A Deadly Decade in Numbers
According to official reports from the St. Louis Metropolitan Police Department (SLMPD), homicide totals over the last ten years are as follows:
2016: 188
2017: 205
2018: 186
2019: 194
2020: 263 (highest in over 50 years)
2021: 200
2022: 201
2023: 160
2024: 150 (lowest in over a decade)
2025 (as of March 31): 23
The 2020 spike, which occurred during the COVID-19 pandemic and nationwide protests following the murder of George Floyd, placed St. Louis at the top of homicide rates among major U.S. cities per capita. With overloaded caseloads and a fractured relationship between police and community, St. Louis became a case study in urban crisis.

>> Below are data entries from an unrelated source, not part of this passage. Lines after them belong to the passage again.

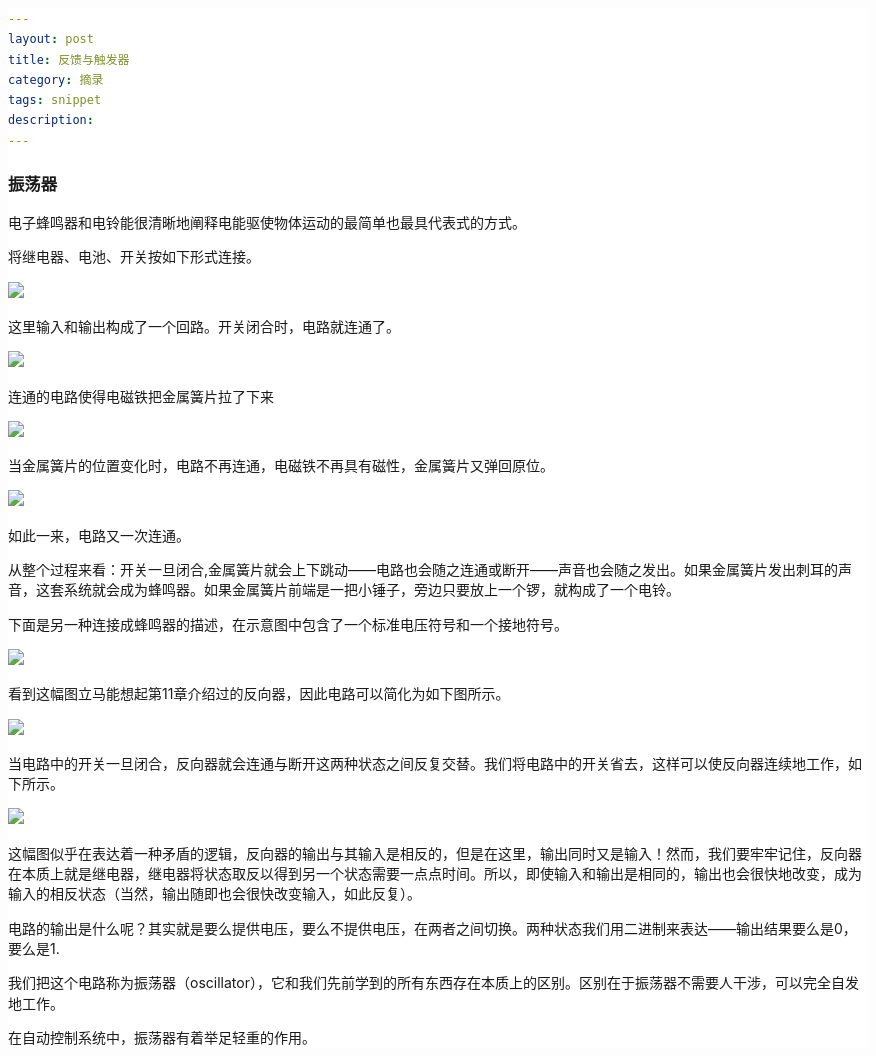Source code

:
 ```yaml
---
layout: post
title: 反馈与触发器
category: 摘录
tags: snippet
description: 
---
```


### 振荡器

电子蜂鸣器和电铃能很清晰地阐释电能驱使物体运动的最简单也最具代表式的方式。

将继电器、电池、开关按如下形式连接。

![](https://github.com/arcticlion/reading-lists/blob/master/Code/Chapter%2014%20Feedback%20and%20Flip-Flops/屏幕快照%202014-09-25%20下午1.37.47.png)

这里输入和输出构成了一个回路。开关闭合时，电路就连通了。

![](https://github.com/arcticlion/reading-lists/blob/master/Code/Chapter%2014%20Feedback%20and%20Flip-Flops/屏幕快照%202014-09-25%20下午1.37.54.png)

连通的电路使得电磁铁把金属簧片拉了下来

![](https://github.com/arcticlion/reading-lists/blob/master/Code/Chapter%2014%20Feedback%20and%20Flip-Flops/屏幕快照%202014-09-25%20下午1.38.01.png)

当金属簧片的位置变化时，电路不再连通，电磁铁不再具有磁性，金属簧片又弹回原位。

![](https://github.com/arcticlion/reading-lists/blob/master/Code/Chapter%2014%20Feedback%20and%20Flip-Flops/屏幕快照%202014-09-25%20下午1.38.08.png)

如此一来，电路又一次连通。

从整个过程来看：开关一旦闭合,金属簧片就会上下跳动——电路也会随之连通或断开——声音也会随之发出。如果金属簧片发出刺耳的声音，这套系统就会成为蜂鸣器。如果金属簧片前端是一把小锤子，旁边只要放上一个锣，就构成了一个电铃。

下面是另一种连接成蜂鸣器的描述，在示意图中包含了一个标准电压符号和一个接地符号。

![](https://github.com/arcticlion/reading-lists/blob/master/Code/Chapter%2014%20Feedback%20and%20Flip-Flops/屏幕快照%202014-09-25%20下午1.38.17.png)

看到这幅图立马能想起第11章介绍过的反向器，因此电路可以简化为如下图所示。

![](https://github.com/arcticlion/reading-lists/blob/master/Code/Chapter%2014%20Feedback%20and%20Flip-Flops/屏幕快照%202014-09-25%20下午1.38.21.png)

当电路中的开关一旦闭合，反向器就会连通与断开这两种状态之间反复交替。我们将电路中的开关省去，这样可以使反向器连续地工作，如下所示。

![](https://github.com/arcticlion/reading-lists/blob/master/Code/Chapter%2014%20Feedback%20and%20Flip-Flops/屏幕快照%202014-09-25%20下午1.38.25.png)

这幅图似乎在表达着一种矛盾的逻辑，反向器的输出与其输入是相反的，但是在这里，输出同时又是输入！然而，我们要牢牢记住，反向器在本质上就是继电器，继电器将状态取反以得到另一个状态需要一点点时间。所以，即使输入和输出是相同的，输出也会很快地改变，成为输入的相反状态（当然，输出随即也会很快改变输入，如此反复）。

电路的输出是什么呢？其实就是要么提供电压，要么不提供电压，在两者之间切换。两种状态我们用二进制来表达——输出结果要么是0，要么是1.

我们把这个电路称为振荡器（oscillator），它和我们先前学到的所有东西存在本质上的区别。区别在于振荡器不需要人干涉，可以完全自发地工作。

在自动控制系统中，振荡器有着举足轻重的作用。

Leadership Through the Storm
Three mayors and four police chiefs led the city through this turbulent period:
Mayors:
Francis Slay (until April 2017)
Lyda Krewson (April 2017 – April 2021)
Tishaura Jones (April 2021 – Present)
Police Chiefs:
Sam Dotson (until April 2017)
Lawrence O'Toole (Interim, 2017)
John Hayden (Dec. 2017 – 2021)
Robert Tracy (Jan. 2023 – Present)
Krewson introduced the controversial Cure Violence program in 2019, borrowing a public health model created by Dr. Gary Slutkin in Chicago. The initiative launched in three of the city's most violence-plagued neighborhoods: Dutchtown, Wells-Goodfellow, and Walnut Park West. Local organizations such as the Urban League and Employment Connection staffed “violence interrupters” to mediate conflict and prevent retaliation.
However, a 2023 evaluation by Washington University found mixed results. While Wells-Goodfellow showed some progress, the other zones saw little measurable improvement. By late 2023, Mayor Jones ended the city’s Cure Violence contract and brought in Mission: St. Louis to develop a new strategy for violence intervention.
The VPC’s Broader Vision
While Cure Violence focused on a neighborhood-level approach, the St. Louis Area Violence Prevention Commission (VPC) has operated with a broader regional scope. Formed to coordinate responses between city and county governments, institutions, and community groups, VPC works to reduce nonfatal shootings, promote trauma-informed programs, and unify regional efforts.
The VPC doesn't run Cure Violence but often intersects with similar goals: reduce harm, prevent cycles of violence, and build data-driven public safety frameworks. Their mission is to ensure that strategies across agencies are aligned, adequately resourced, and rooted in evidence—not politics.
The State Steps In
In March 2025, Missouri Governor Mike Kehoe signed legislation stripping the City of St. Louis of local control over its police department—returning oversight to a state-appointed board. The move reignited debate over accountability, race, and the future of law enforcement in the city.
Critics called it a power grab. Supporters called it a reset. But either way, the shift marks a turning point in the city’s effort to curb violence—and raises questions about whether state intervention will succeed where local control stumbled.
Signs of Hope?
Despite the historic challenges, 2024 ended with the lowest homicide count in over a decade: 150 deaths. And by March 2025, the city had recorded only 23 homicides—a 55% drop compared to the same time the year before. Analysts credit new data-driven policing under Chief Robert Tracy, improved communication between departments, and the city’s decision to reinvest in youth and reentry programs.
Still, more than 1,000 homicides since 2014 remain unsolved, leaving families without justice and neighborhoods without closure.
The Takeaway
From overlapping programs to political shifts and record-breaking losses, the story of homicide in St. Louis is one of complexity and contradiction. Solutions have been attempted, abandoned, and reimagined. But the city’s challenge remains: how to end the cycle of violence without leaving its most vulnerable communities behind.
VOTP News will continue to follow the numbers, the names, and the policies—because understanding where we’ve been is the only way forward.